VMware datastores and SQL Server drives

  • Hi,

    I am changing a standalone SQL Server 2008 R2 to a Windows Failover Cluster 2016 Server with SQL Always On Availability.

    The current 2008R2 server has the following drive setup:

    C: (OS), D: (SQL Server 2016 application program files), F: (SQL log files) and G: (SQL Backup files) are currently on one vmware datastore

    and the E: drive (SQL data files) is on another separate vmware datastore

    The planned 2016 Cluster servers will have the same drives.

    Should each drive have it's own vmware virtual data store?

    Or should there be separate vmware data stores for the SQL Data (E:) DatstoreA and SQL log files drives DatastoreB and the rest (C:, D: and G:) be on one data store DatastoreC? So three different datastores in total?

    What is the recommended or best practice for a SQL AAG Cluster Server and vmware datastores?

  • My opinion (we run things on physical hardware with a SAN handling the physical disk, not VMs), and my understanding is that the datastore makes no difference; you want things on different physical disks wherever possible.  If all of the data stores are on the same physical disk, you do not get the benefits of having things on separate drives.

    If the datastores are on different physical disks, you want to keep yours data and log on separate disks for best I/O.  And the fewer things that touch those disks, the better your I/O will be for SQL.  For best disk I/O, your suggestion of having data on datastoreA, log on datastoreB and everything else on datastoreC would give the best disk I/O.

    Now if Disk I/O isn't a bottleneck, doing that may not offer a performance boost.  Or if all 3 data stores are stored on 5400 RPM disks, you are likely going to have disk I/O performance issues.

    Now if you have a SAN on the back end, the 3 data stores may all end up being on the same physical disk, or you may end up having it spread across 100 disks.  It depends on how you configured the SAN and how the SAN handles that in the back end.  My understanding is that most modern SANs have the ability to watch for hot spots and do performance tricks in the background such as migrating stuff around from slow to fast disk or having one physical disk shared between multiple systems if the I/O is not high on the two and getting dedicated disk to ones that need it.  Here, the disk I/O is handled on the back end and having different datastores just removes the OS overhead on reading and writing to the same logical disk.

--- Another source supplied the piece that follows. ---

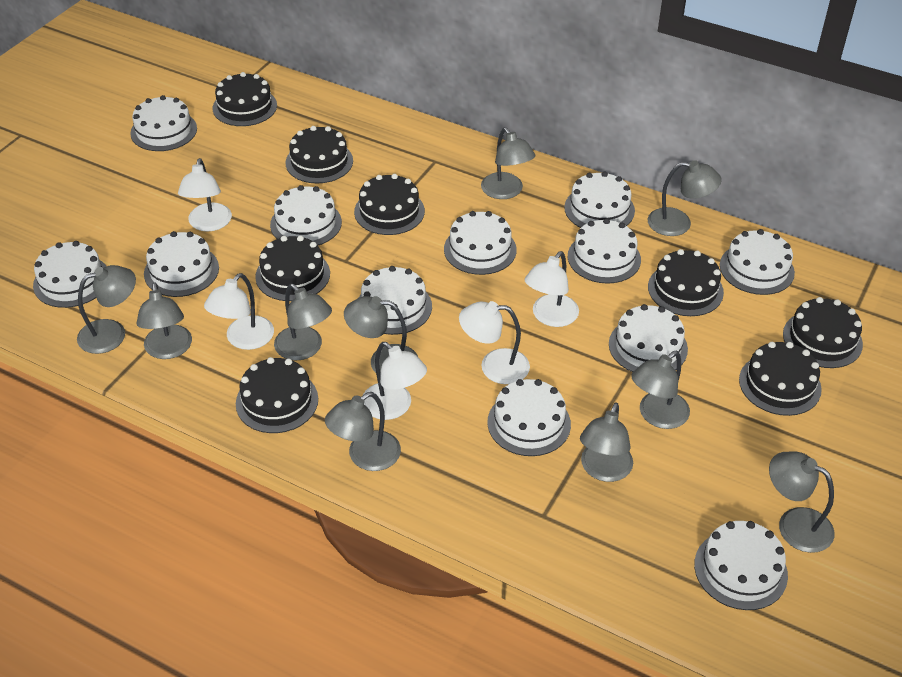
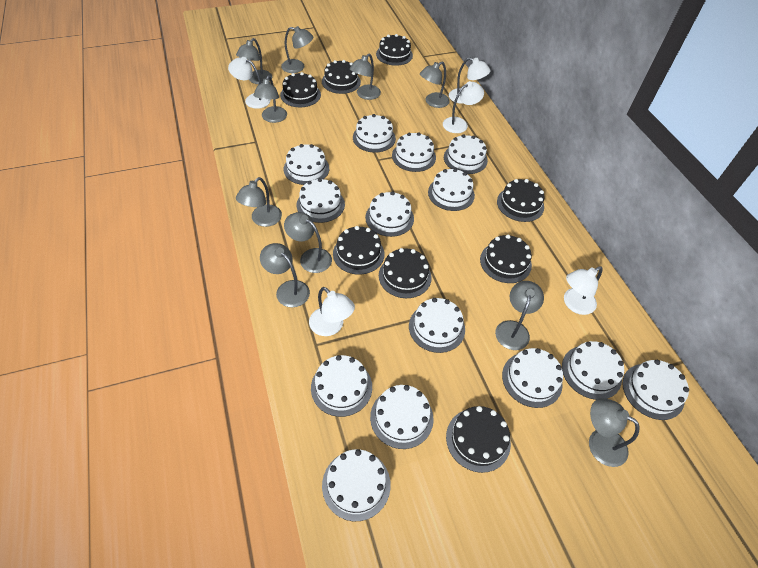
white cake: [33,241,107,308] [130,95,197,151] [144,231,219,297] [270,185,342,245] [359,266,432,335] [444,211,517,275] [487,379,571,456] [564,171,635,228] [568,218,641,284] [609,304,688,372] [694,521,788,610] [720,229,795,295] = 12 -> [284,144,329,185] [297,178,345,223] [311,355,372,417] [322,449,391,521] [353,114,396,152] [365,191,414,237] [370,385,434,449] [392,132,436,172] [409,298,465,353] [428,168,475,211] [444,134,488,174] [502,348,563,408] [562,341,624,400] [622,360,689,420] = 14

    If you have a SAN setup, Brent Ozar has a good writeup on where to put data and log files here:

    https://www.brentozar.com/archive/2008/08/sql-server-on-a-san-dedicated-or-shared-drives/

    but reaching out to the SAN vendor or reading their documentation related to their SAN and SQL Server - link 2:

    https://www.brentozar.com/sql/sql-server-san-best-practices/

    is likely going to be your best bet.

     

    TL;DR - without knowing your disk backend (SAN, physical disk, etc) and if your datastores are on different  physical disk, it is hard to give a good recommendation.

    The above is all just my opinion on what you should do. 
    As with all advice you find on a random internet forum - you shouldn't blindly follow it.  Always test on a test server to see if there is negative side effects before making changes to live!
    I recommend you NEVER run "random code" you found online on any system you care about UNLESS you understand and can verify the code OR you don't care if the code trashes your system.

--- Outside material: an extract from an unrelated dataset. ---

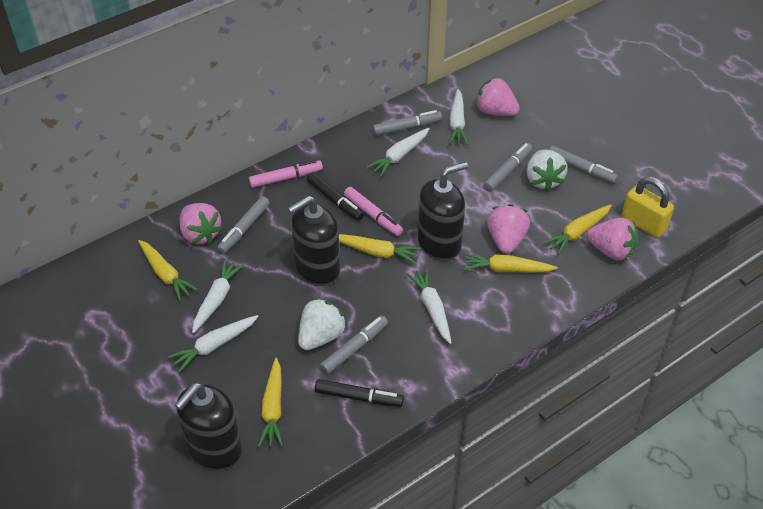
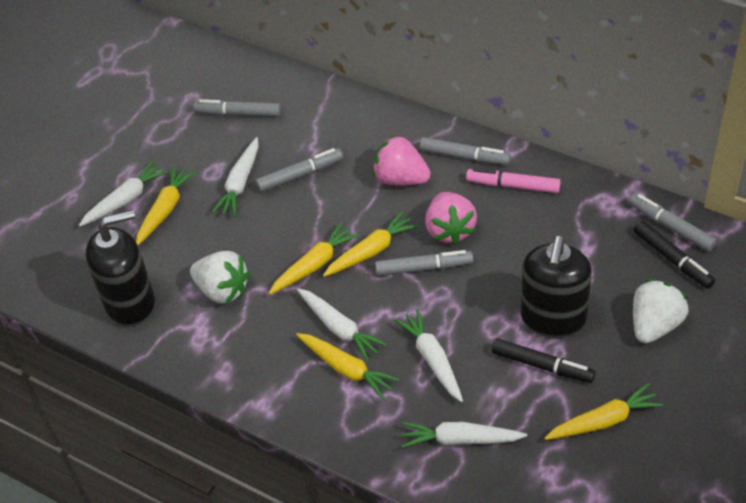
black soap dispenser: [175,382,242,470] [288,196,340,286] [418,162,468,261] = 3 -> [86,210,155,327] [521,235,592,338] = 2
pink marker: [249,160,323,188] [344,187,403,236] = 2 -> [466,168,561,193] = 1
pink strawberry: [179,203,223,244] [475,77,520,116] [487,204,530,254] [586,218,637,261] = 4 -> [373,135,431,185] [425,192,477,246] = 2
yellow padlock: [621,177,674,238] = 1 -> none = 0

  • Where is tempdb going to be located?  That is probably most critical in a VM environment.

    Also, there are multiple types of SCSI adaptors in VM Ware. The default is an "LSI Logic SAS".  For the data, logs, and tempdb, use the "VMWare Paravirtual".

    You can create up to 4 different scsi adaptors.  I suggest using separate paravirtual adapters for the data, logs, and tempdb, and the default for everything else.

    Separate data stores may or may not make a difference.  What is the physical configuration of the underlying disk subsystem?

     

    Michael L John
    If you assassinate a DBA, would you pull a trigger?
    To properly post on a forum:
    http://www.sqlservercentral.com/articles/61537/

  • Thanks for your reply.

    There are already about 70 volumes stored on the Dell Equallogic SAN using SAS 10,000 RPM disks with three SAS members (24 disks each) which are in one Storage Pool.

  • It doesn't matter then. The Equalogics are basically one big drive.

    Michael L John
    If you assassinate a DBA, would you pull a trigger?
    To properly post on a forum:
    http://www.sqlservercentral.com/articles/61537/

  • Thanks Michael.

    With SQL AlwaysOn AG Clustering, some have mentioned to use 64K unit allocation sizes for the SQL Data and SQL Logs, is this still necessary, or will it be fine with the default allocation on each cluster server?

    If these changes are made on the same SAN volume will it matter? The C: drive on the same SAN volume was already setup as the default unit allocation size.

    • This reply was modified 4 years, 5 months ago by  Majik.
  • Majik wrote:

    Thanks Michael.

    With SQL AlwaysOn AG Clustering, some have mentioned to use 64K unit allocation sizes for the SQL Data and SQL Logs, is this still necessary, or will it be fine with the default allocation on each cluster server?

    If these changes are made on the same SAN volume will it matter? The C: drive on the same SAN volume was already setup as the default unit allocation size.

    Yes. configure the data, log, and tempdb drives in 64k blocks.

    Google David Klee.  He has written quite a but about SQL Server on VMWare.

    https://www.davidklee.net

     

    Michael L John
    If you assassinate a DBA, would you pull a trigger?